But farm groups throughout the Western Corn Belt, including the South Dakota Farm Bureau, the North Dakota Farm Bureau and the South Dakota Farmers Union, feel permanent easement contracts place undue constraints on future generations of farmers.
“Permanent is a long time, and we have the thought that it’s not fair to tie the hands of future generations,” South Dakota Farm Bureau President Scott VanderWal told Agri-Pulse.
Concerns about agency relations with landowners have also fueled opposition to permanent easements. North Dakota farmers, in particular, have objected to the Fish and Wildlife Service’s determinations of what constitutes a “wetland” under current agreements and the agency’s responses to suspected violations, which Cramer calls “heavy-handed.”
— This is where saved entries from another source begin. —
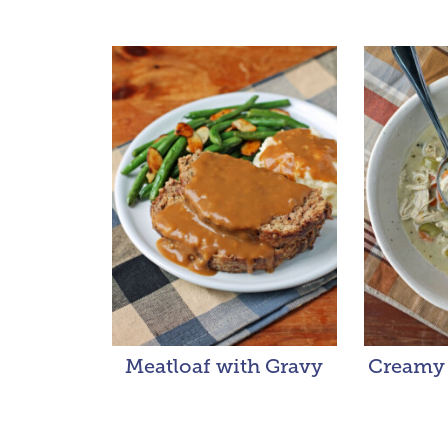
Meatloaf with Gravy
Creamy 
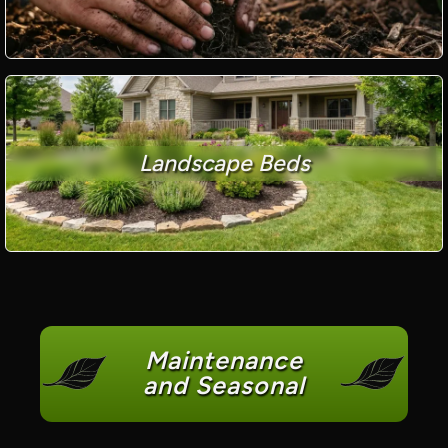
Landscape Beds
Maintenance
and Seasonal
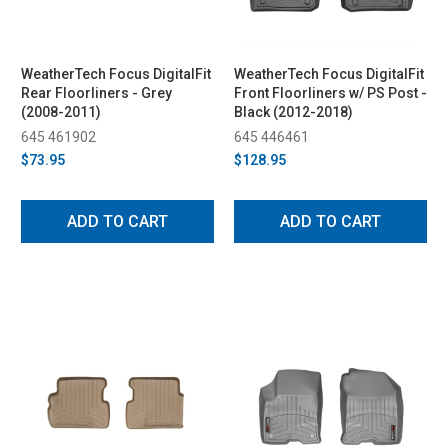
WeatherTech Focus DigitalFit
WeatherTech Focus DigitalFit
Rear Floorliners - Grey
Front Floorliners w/ PS Post -
(2008-2011)
Black (2012-2018)
645 461902
645 446461
$73.95
$128.95
ADD TO CART
ADD TO CART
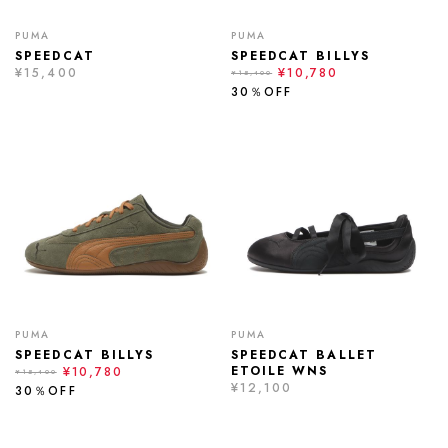
PUMA
PUMA
SPEEDCAT
SPEEDCAT BILLYS
¥15,400
¥10,780
¥15,400
30％OFF
PUMA
PUMA
SPEEDCAT BILLYS
SPEEDCAT BALLET
ETOILE WNS
¥10,780
¥15,400
¥12,100
30％OFF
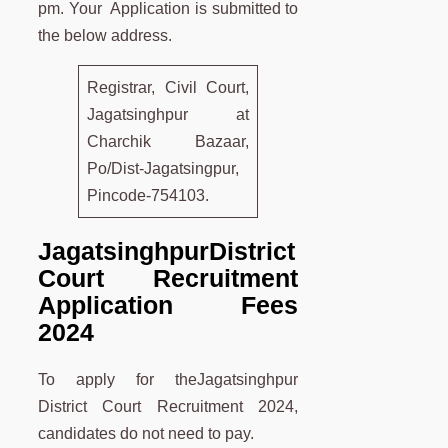
pm. Your Application is submitted to
the below address.
Registrar, Civil Court,
Jagatsinghpur at
Charchik Bazaar,
Po/Dist-Jagatsingpur,
Pincode-754103.
Jagatsinghpur
District
Court Recruitment
Application Fees
2024
To apply for theJagatsinghpur
District Court Recruitment 2024,
candidates do not need to pay.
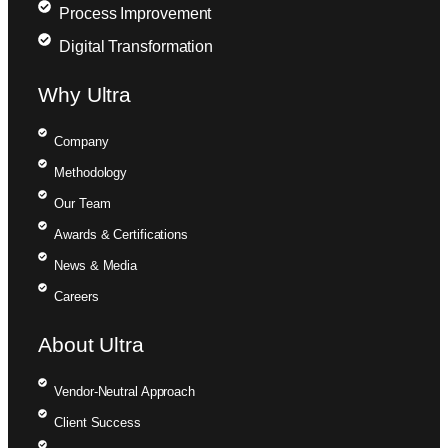
Process Improvement
Digital Transformation
Why Ultra
Company
Methodology
Our Team
Awards & Certifications
News & Media
Careers
About Ultra
Vendor-Neutral Approach
Client Success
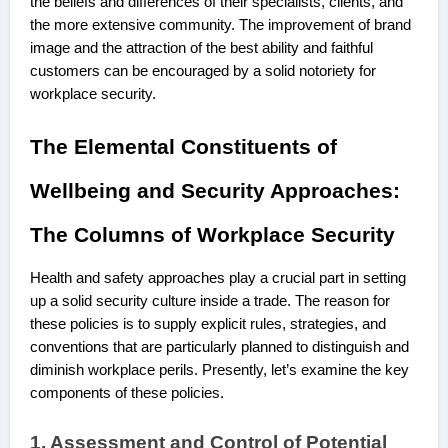
the beliefs and differences of their specialists, clients, and
the more extensive community. The improvement of brand
image and the attraction of the best ability and faithful
customers can be encouraged by a solid notoriety for
workplace security.
The Elemental Constituents of
Wellbeing and Security Approaches:
The Columns of Workplace Security
Health and safety approaches play a crucial part in setting
up a solid security culture inside a trade. The reason for
these policies is to supply explicit rules, strategies, and
conventions that are particularly planned to distinguish and
diminish workplace perils. Presently, let’s examine the key
components of these policies.
1. Assessment and Control of Potential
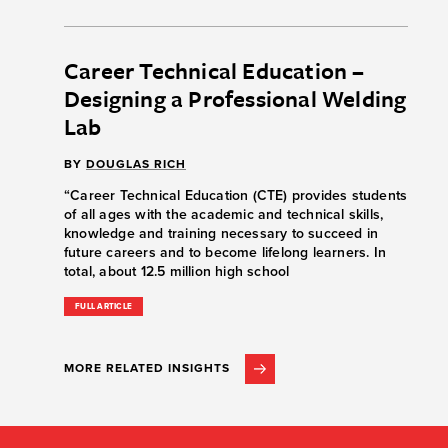
Career Technical Education –
Designing a Professional Welding
Lab
BY
DOUGLAS RICH
“Career Technical Education (CTE) provides students
of all ages with the academic and technical skills,
knowledge and training necessary to succeed in
future careers and to become lifelong learners. In
total, about 12.5 million high school
FULL ARTICLE
MORE RELATED INSIGHTS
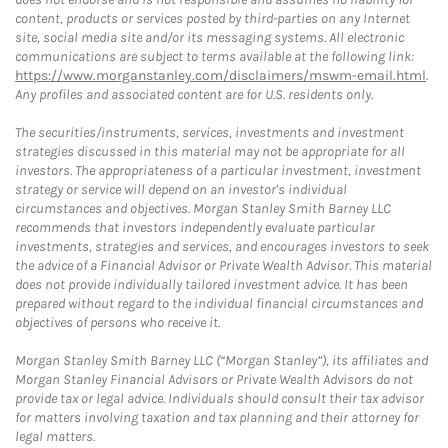
content, products or services posted by third-parties on any Internet
site, social media site and/or its messaging systems. All electronic
communications are subject to terms available at the following link:
https://www.morganstanley.com/disclaimers/mswm-email.html
.
Any profiles and associated content are for U.S. residents only.
The securities/instruments, services, investments and investment
strategies discussed in this material may not be appropriate for all
investors. The appropriateness of a particular investment, investment
strategy or service will depend on an investor's individual
circumstances and objectives. Morgan Stanley Smith Barney LLC
recommends that investors independently evaluate particular
investments, strategies and services, and encourages investors to seek
the advice of a Financial Advisor or Private Wealth Advisor. This material
does not provide individually tailored investment advice. It has been
prepared without regard to the individual financial circumstances and
objectives of persons who receive it.
Morgan Stanley Smith Barney LLC (“Morgan Stanley”), its affiliates and
Morgan Stanley Financial Advisors or Private Wealth Advisors do not
provide tax or legal advice. Individuals should consult their tax advisor
for matters involving taxation and tax planning and their attorney for
legal matters.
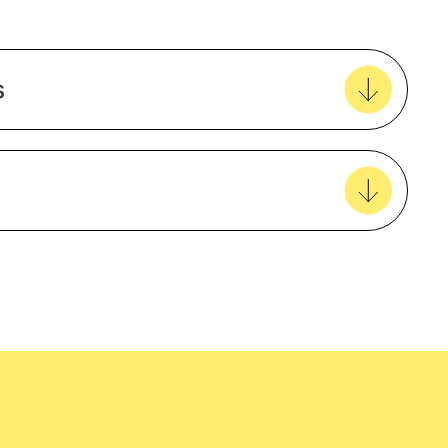
o
Add to my favourites
Create new favourites
s
View all favourites
Cotton
Agriculture
UPF50+
easy delivery to your door, with carbon
Male
tralia wide!
Mining and construction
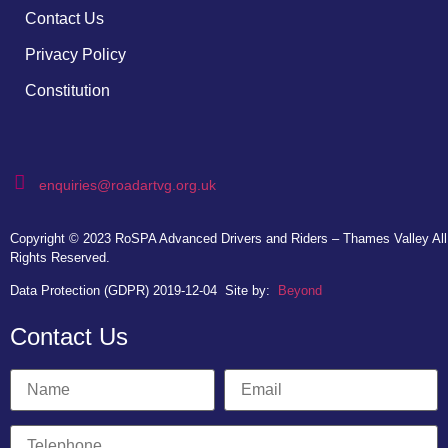
Contact Us
Privacy Policy
Constitution
enquiries@roadartvg.org.uk
Copyright © 2023
RoSPA Advanced Drivers and Riders – Thames Valley
All
Rights Reserved.
Data Protection (GDPR) 2019-12-04
Site by:
Beyond
Contact Us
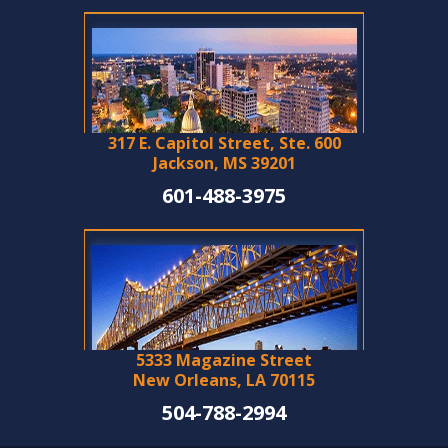
317 E. Capitol Street, Ste. 600
Jackson, MS 39201
601-488-3975
5333 Magazine Street
New Orleans, LA 70115
504-788-2994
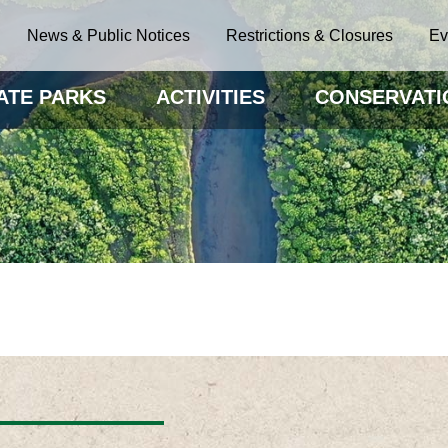
News & Public Notices
Restrictions & Closures
Ev
ATE PARKS
ACTIVITIES
CONSERVATI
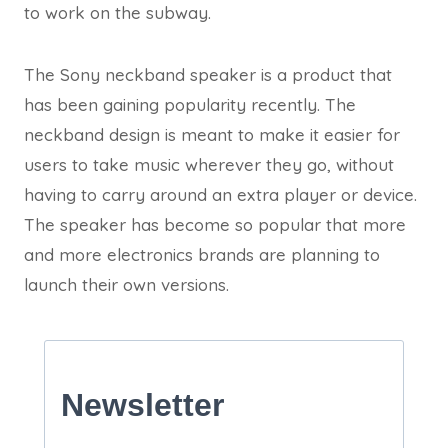
to work on the subway.
The Sony neckband speaker is a product that
has been gaining popularity recently. The
neckband design is meant to make it easier for
users to take music wherever they go, without
having to carry around an extra player or device.
The speaker has become so popular that more
and more electronics brands are planning to
launch their own versions.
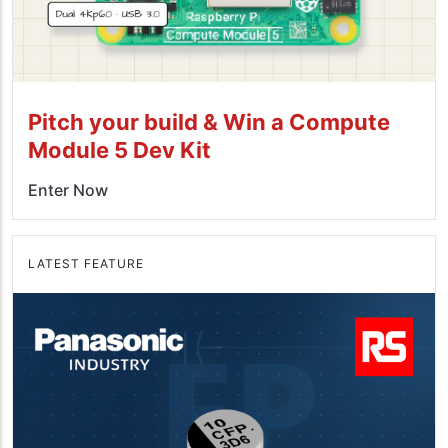
Pitch your build & Win a Compute
Module 5 Dev Kit
Enter Now
LATEST FEATURE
Easement deeds signed before 1976 did not contain maps or detailed descriptions of easement boundaries. That lack of clarity caused several disputes between North Dakota landowners and the Fish and Wildlife Service. Frustrations over the maps were brought up during a town hall meeting Cramer hosted with Fish and Wildlife Service officials in 2017 and later that year, acting Interior Secretary David Bernhardt promised to update easement maps and create an appeals process for landowners that disagree with the agency.
The agency did update its internal guidance in 2020, before sending out new easement boundary maps overlaid on aerial imagery. But last year, four of the state’s commodity organizations wrote to current FWS director Martha Williams, claiming that some of the maps were inaccurate. Some of the mapped areas, they said, had no existing or recurring surface water or marsh vegetation and others included more acres than what was listed in the agreements.
The groups — which included the North Dakota Soybean Growers Association, the North Dakota Grain Growers Association, the North Dakota Corn Growers Association and the North Dakota Canola Growers Association — also argued that some of the Fish and Wildlife Service’s responses to objections in the appeals process did not include evidence or analysis from the agency.
Williams, in response earlier this year, defended the maps, saying they all showed “clear indications of wetlands.” She pointed to an objection rate of 10% in the appeals process, which she said signified that most landowners found the new map determinations acceptable. She also promised to ensure that final acreage numbers match up to the totals included in the contracts.
But Cramer told Agri-Pulse he is concerned the agency still isn’t taking farmers' objections seriously, pointing out that not a single farmer has won an appeal with the agency. He also said that Williams’ response came over a year after the commodity groups had sent their letter.
“They’re supposed to be partners,” Cramer said. “The problem is if you’re in a partnership with the federal government, you’re the junior partner every time.”